Schon vor dem Vorfall von Schlüttsiel hatte sich die Organisation auf Schärfste distanziert von "Schwachköpfen mit Umsturzfantasien, Radikalen sowie anderen Randgruppen und Spinnern, die unsere Aktionswoche kapern und unseren Protest für ihre Anliegen vereinnahmen wollen", so der DBV auf X. "Demonstrieren? Ja. Aber wir stehen für friedlichen und demokratischen Protest!"
Eine Ansage, die in der rechten Szene offenbar bewusst übersehen wurde. Stattdessen beschwor man dort das "Ende der Ampel". Einschlägige Blogger und Medien wie etwa das rechte "Compact"-Magazin verbreiteten in den vergangenen Wochen Revolutionsstimmung und setzen die Proteste der Landwirte in eine Reihe mit dem Kieler Matrosenaufstand von 1918, den Montagsdemonstrationen in der DDR oder dem Bauernkrieg von 1524. Die Legende dazu: Das System sei am Ende, nun fehle es nur noch an groß angelegten Protesten, um die Regierung endgültig zu stürzen.
Auch Querdenker und die AfD werben für einen "Generalstreik" gegen die Regierung
Die Endzeit-Propheten, die diese Stimmung nähren, sind meist keine Unbekannten. Auffällig ist, dass viele Akteure der (ehemaligen) Querdenker-Szene dafür trommeln, am Montag auf die Straße zu gehen. Die Anliegen der Landwirte oder Lokführer sind dabei zweitrangig. Wie schon während der Corona-Pandemie geht es den Akteuren um die Zersetzung des Staates an sich. Was damals die angebliche Gängelung durch die Impfung war, wird heute abgelöst durch die Steuererhöhung auf Agrardiesel oder auch der Mehrwertsteueranhebung in der Gastronomie. Thesen wie diese vertreten etwa Blogger und Podcaster wie Philip Hopf und Horst Lüning, ebenso wie der Rechtsextremist und Holocaustleugner Nicolai Nerling. Allesamt seit Jahren unter Rechten und Querdenkern einschlägig bekannt.
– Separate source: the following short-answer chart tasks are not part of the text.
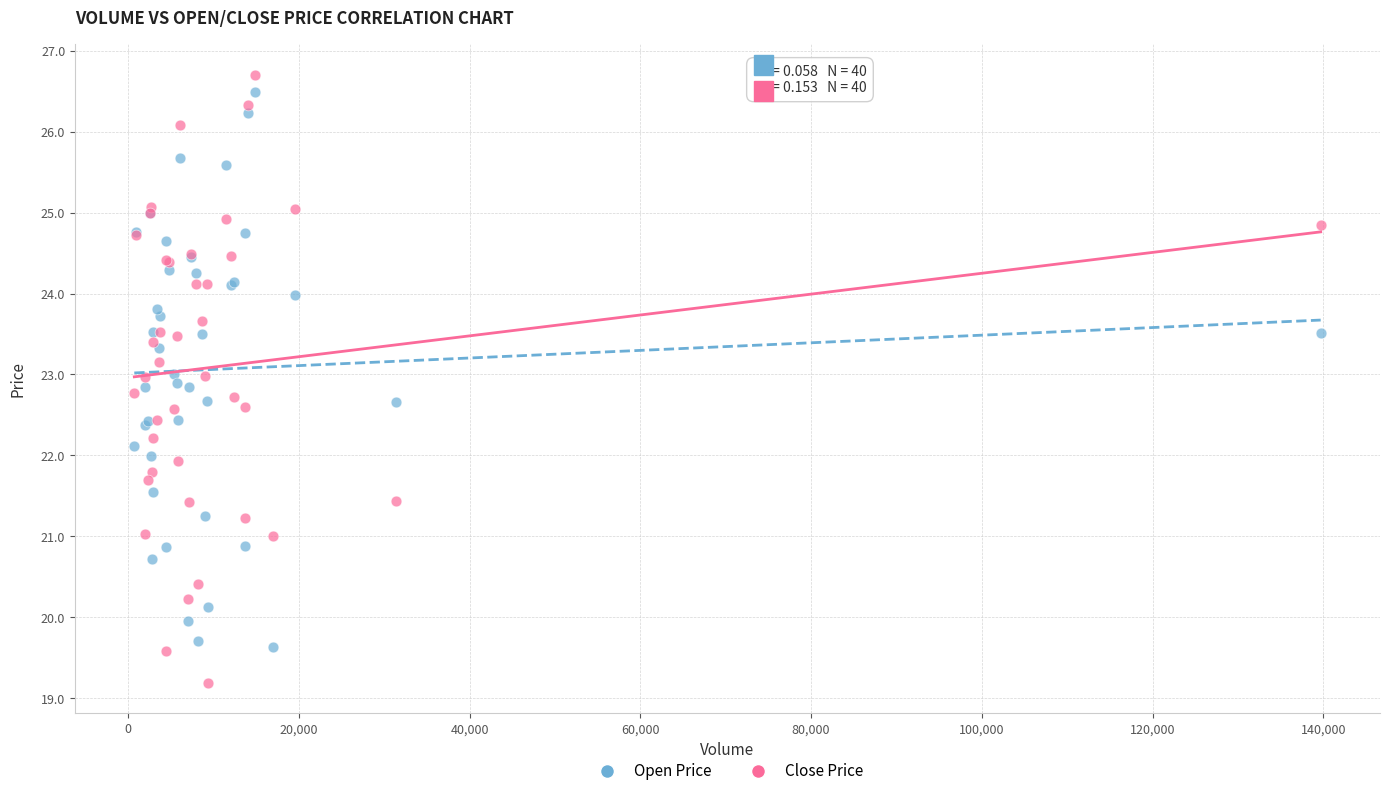

Which series contains the lowest Y value?

Close Price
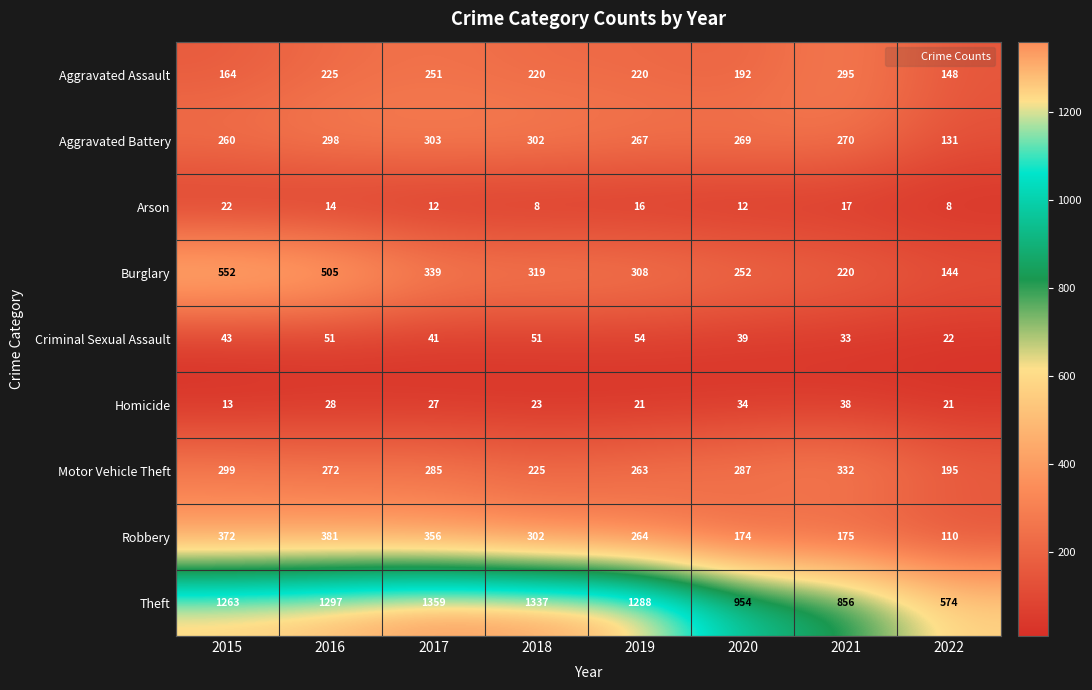

The Aggravated Battery series shows 269 at 2020. True or false?

True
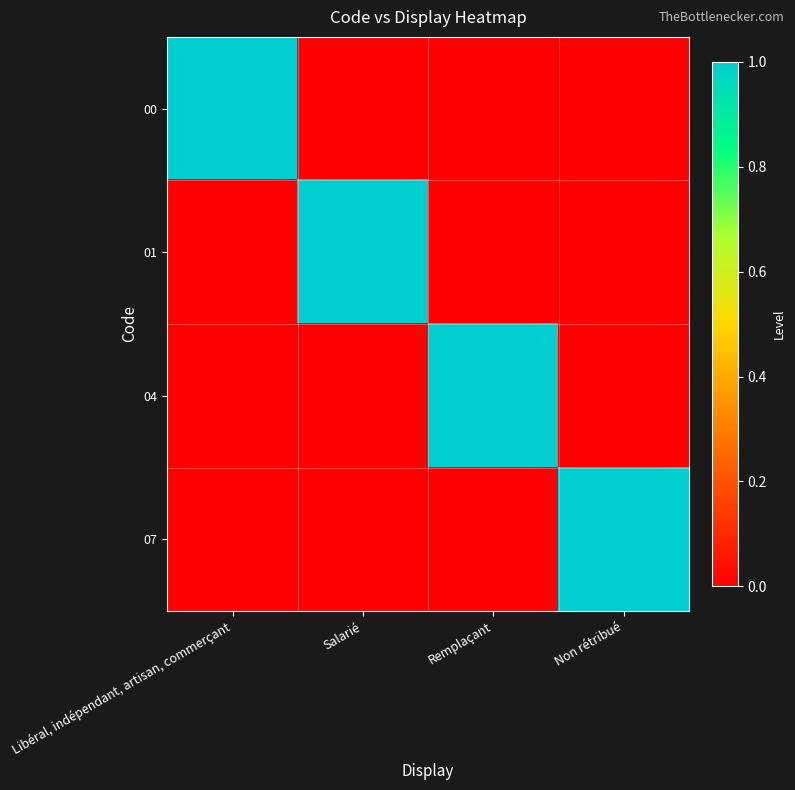

Which has a higher value, Libéral, indépendant, artisan, commerçant or Non rétribué?

Libéral, indépendant, artisan, commerçant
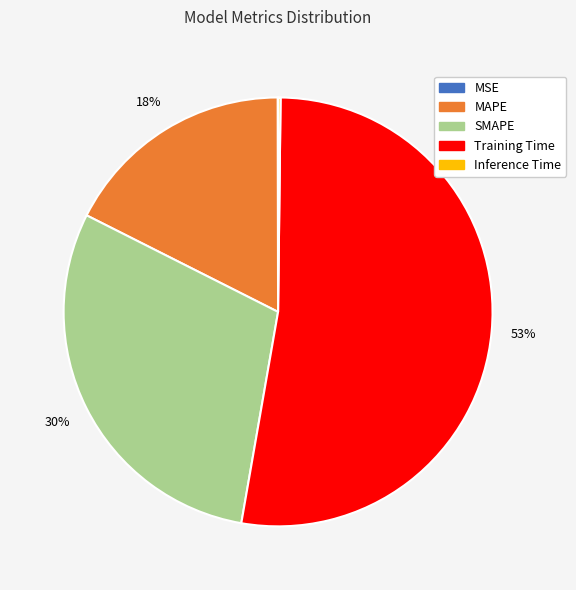

What percentage is the SMAPE slice, to the nearest percent?

30%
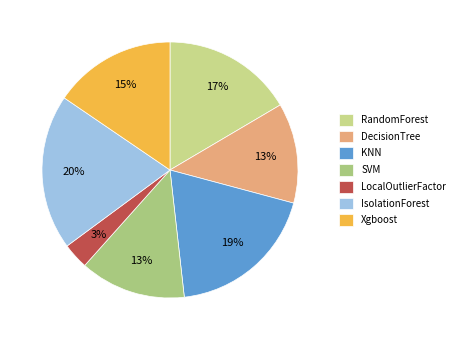

What is the smallest slice in the pie chart?

LocalOutlierFactor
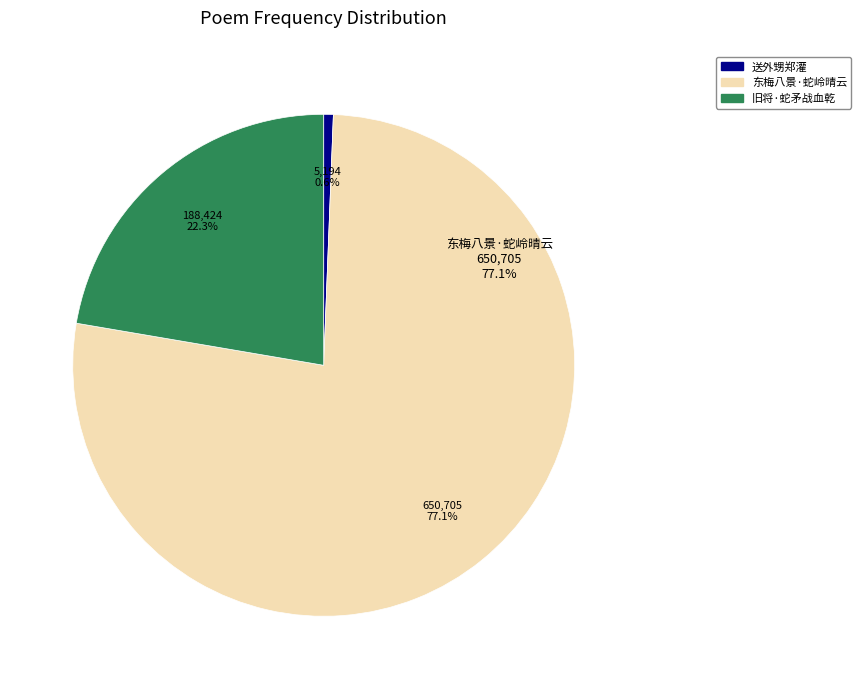

To the nearest percent, what is the average slice percentage?

33%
Dabei bedienen sich die Aufwiegler altbekannten Verschwörungserzählungen, um ihre Thesen zu stützen. Die Regierung – und insbesondere die Grünen – wollten Deutschland zerstören. Der vermeintliche Grund dafür ist auch hier beliebig: Mal ist es der geplante "Bevölkerungsaustausch", mal die Einführung einer "Grünen Diktatur", mal sei alles aus den USA und von jüdischen Großindustriellen gesteuert, um Deutschland zu unterjochen. Spinnerei trifft übelsten Antisemitismus.
Doch nicht nur Verschwörungsfans, Ewiggestrige oder Querdenker mobilisieren für die angeblich "größte Demonstration seit dem 2. Weltkrieg". Auch die AfD springt auf den Zug auf. Beispielsweise erklärte der laut Verfassungsschutz als "gesichert rechtsextrem" eingestufte Landesverband aus Thüringen, man wolle sich solidarisch zeigen, denn die Demonstrationen richteten sich gegen die "katastrophale Politik der Ampelregierung". Deswegen wolle man "vor Ort" sein und rufe dazu auf, sich den Protesten anzuschließen.
Der augenfällige Widerspruch zum eigenen Parteiprogramm scheint die Thüringer AfD dabei nicht zu stören. Dort heißt es, dass sich die Partei ganz deutlich "gegen jegliche Subventionen" für Landwirte ausspreche und für "mehr Marktwirtschaft" eintreten wolle.
Hinweis der Redaktion: Dieser Artikel erschien zuerst am 5. Januar 2024.